How To Leave With Class

Tabitha Dabkowski, PA-C, Julie Price, PA-C, and Allin Vesa, MD.

“Certainly, we had some challenges along the way,” said Dr. Allin Vesa, “But Iredell was our baby, and we nurtured it.”

Until recently, Dr. Vesa was the Medical Director for the Emergency Department at Iredell Health System in Statesville, North Carolina. Iredell had an average size community emergency department – about 34,000 visits per year – but Dr. Vesa had been there for 11 years, most of his career, and he felt a sense of ownership over the place.

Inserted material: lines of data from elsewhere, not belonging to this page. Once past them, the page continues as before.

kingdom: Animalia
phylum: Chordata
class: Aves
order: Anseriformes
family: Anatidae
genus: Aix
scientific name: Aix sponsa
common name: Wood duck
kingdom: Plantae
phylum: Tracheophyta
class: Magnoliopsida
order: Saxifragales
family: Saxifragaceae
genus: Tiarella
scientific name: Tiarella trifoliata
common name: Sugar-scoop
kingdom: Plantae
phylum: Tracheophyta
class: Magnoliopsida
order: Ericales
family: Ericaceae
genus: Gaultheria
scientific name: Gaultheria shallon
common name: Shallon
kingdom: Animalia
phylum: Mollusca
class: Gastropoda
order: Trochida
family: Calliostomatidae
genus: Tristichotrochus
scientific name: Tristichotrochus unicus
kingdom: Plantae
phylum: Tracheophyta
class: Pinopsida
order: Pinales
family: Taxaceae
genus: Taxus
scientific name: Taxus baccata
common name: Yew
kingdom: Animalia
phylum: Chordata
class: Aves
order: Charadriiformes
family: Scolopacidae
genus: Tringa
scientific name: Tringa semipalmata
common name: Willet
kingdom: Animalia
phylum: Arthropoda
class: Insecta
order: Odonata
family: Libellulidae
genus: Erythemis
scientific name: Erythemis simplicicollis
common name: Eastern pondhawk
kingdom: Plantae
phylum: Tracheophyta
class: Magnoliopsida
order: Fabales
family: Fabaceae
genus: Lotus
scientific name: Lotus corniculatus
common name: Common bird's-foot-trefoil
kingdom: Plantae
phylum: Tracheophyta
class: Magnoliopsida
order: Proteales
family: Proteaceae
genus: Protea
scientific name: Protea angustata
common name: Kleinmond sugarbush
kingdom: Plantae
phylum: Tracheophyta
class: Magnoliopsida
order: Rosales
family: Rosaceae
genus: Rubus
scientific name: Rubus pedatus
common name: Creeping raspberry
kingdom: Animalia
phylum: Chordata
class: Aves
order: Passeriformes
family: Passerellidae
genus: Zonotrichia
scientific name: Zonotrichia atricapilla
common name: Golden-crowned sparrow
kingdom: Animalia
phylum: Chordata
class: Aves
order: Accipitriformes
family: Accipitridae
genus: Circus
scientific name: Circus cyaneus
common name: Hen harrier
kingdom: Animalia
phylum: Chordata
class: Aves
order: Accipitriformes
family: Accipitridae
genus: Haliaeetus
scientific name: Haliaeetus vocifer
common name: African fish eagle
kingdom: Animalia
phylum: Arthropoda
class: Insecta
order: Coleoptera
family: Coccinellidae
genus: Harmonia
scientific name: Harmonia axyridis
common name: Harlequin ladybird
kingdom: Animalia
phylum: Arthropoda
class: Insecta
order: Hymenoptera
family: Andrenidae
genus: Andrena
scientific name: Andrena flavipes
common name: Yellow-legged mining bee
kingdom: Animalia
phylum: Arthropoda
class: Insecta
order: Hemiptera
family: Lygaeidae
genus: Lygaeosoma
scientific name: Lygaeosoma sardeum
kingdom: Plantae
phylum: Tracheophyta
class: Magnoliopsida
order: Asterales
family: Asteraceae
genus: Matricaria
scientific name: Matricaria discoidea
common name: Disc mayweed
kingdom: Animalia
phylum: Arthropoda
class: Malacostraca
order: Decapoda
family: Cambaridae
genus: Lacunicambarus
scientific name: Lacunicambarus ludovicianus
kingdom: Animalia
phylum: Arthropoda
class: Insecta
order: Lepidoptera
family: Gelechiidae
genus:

So, when the health system asked for core metrics to be included in the contract, Dr. Vesa didn’t shy from the challenge. Starting in July of last year, Dr. Vesa and his team of three core physicians and five APPS were responsible for achieving four goals:

  • Door to provider time of less than 35 minutes
  • Door to discharge of less than 158 minutes
  • Left without being seen rate below 2 percent
  • Patient satisfaction ranking above the 50th percentile

Dr. Vesa said he knew they could get there. He had a dashboard with the four metrics that he reviewed daily: red dots for failing to meet the metric, green dots for meeting it. The first few months it was mostly red dots. But, as various process improvements began to take effect, he and his team started to see improvement. “We started to see positive changes, and so that motivated us to push even harder.”

By March of 2017, the department was green on two of the four metrics. In April and May, it was three out of four. By June it was four out of four. Then, in April 2017, Dr. Vesa found out they had lost the contract to a smaller, local group. Dr. Vesa said there could be a few other reasons why they ultimately lost the contract. The hospital said specifically that they did not like that they were flexing physician hours during times of low volume, for example. But whatever the reasons, failing to meet core performance metrics was not one of them.

“We all had to process the whole loss of the contract,” Dr. Vesa said. “But after that, we thought, we’re leaving in six months, and we’re going to knock this thing out of the park. We will demonstrate what USACS is all about and what a valuable group of providers they are losing.”

Dr. Vesa’s dashboard stayed green for the last 6 months of the contract through the eventual handoff to the new group. Left without being seen was at our below 1%, and door to provider time hovered around 30 minutes. The department was a model of efficient, quality patient care in a low volume setting.

US Acute Care Solutions itself has had to pick up the pieces of groups that have left hospitals in bad standing, as if, in spite, they had wanted to demolish things on their way out the door. Dr. Vesa was determined to exemplify the opposite. “The handoff was very professional, very collegial,” he said. “Wake Forest actually thanked us for giving them a nice product. They thanked us for the nice transition.”

As for Dr. Vesa and the other core physicians at Iredell, all of them stayed with US Acute Care Solutions and left to plug holes at nearby campuses in North Carolina. Dr. Vesa now works at Carolinas HealthCare System Huntersville in Lincoln, which is roughly the same commute he had to Iredell.

He remains proud of the work he did as Medical Director: “We just build a culture of appreciation, a culture of integrity… I will always be grateful for my team and for the opportunity to serve them, our patients and the community.”